[Record set — start]

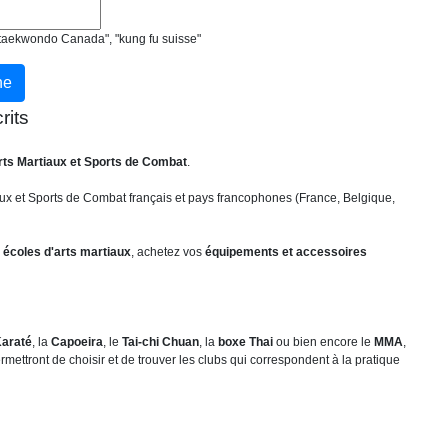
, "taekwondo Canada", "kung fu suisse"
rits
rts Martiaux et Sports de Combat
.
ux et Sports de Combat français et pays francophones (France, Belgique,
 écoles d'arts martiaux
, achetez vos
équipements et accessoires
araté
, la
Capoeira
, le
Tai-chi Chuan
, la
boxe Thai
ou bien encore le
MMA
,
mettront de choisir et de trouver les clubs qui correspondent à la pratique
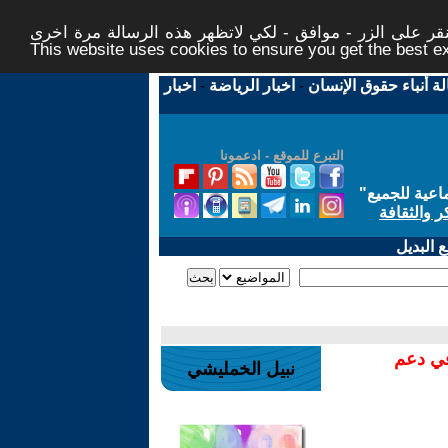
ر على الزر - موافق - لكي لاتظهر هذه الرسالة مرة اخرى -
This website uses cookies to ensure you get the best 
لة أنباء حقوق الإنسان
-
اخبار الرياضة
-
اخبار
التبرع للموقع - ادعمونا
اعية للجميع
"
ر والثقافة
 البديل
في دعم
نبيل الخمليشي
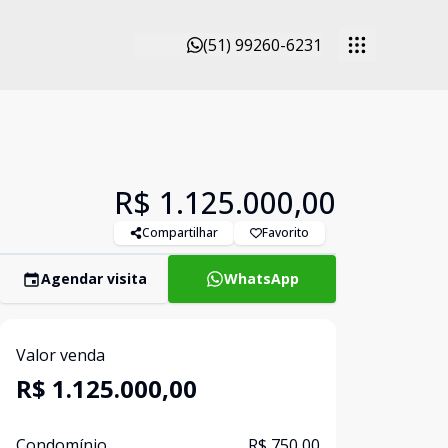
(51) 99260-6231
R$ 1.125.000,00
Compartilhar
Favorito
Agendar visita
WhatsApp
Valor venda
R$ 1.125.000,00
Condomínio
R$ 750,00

[Record set — finish]

Instructions to follow: Reproduce verbatim, and only, the lines starting at the one that contains "ر على الزر - موافق" and ending with the final line of the records; leave out the pictures.

Answer section:
ر على الزر - موافق - لكي لاتظهر هذه الرسالة مرة اخرى -
This website uses cookies to ensure you get the best 
لة أنباء حقوق الإنسان
-
اخبار الرياضة
-
اخبار
التبرع للموقع - ادعمونا
اعية للجميع
"
ر والثقافة
 البديل
في دعم
نبيل الخمليشي
(51) 99260-6231
R$ 1.125.000,00
Compartilhar
Favorito
Agendar visita
WhatsApp
Valor venda
R$ 1.125.000,00
Condomínio
R$ 750,00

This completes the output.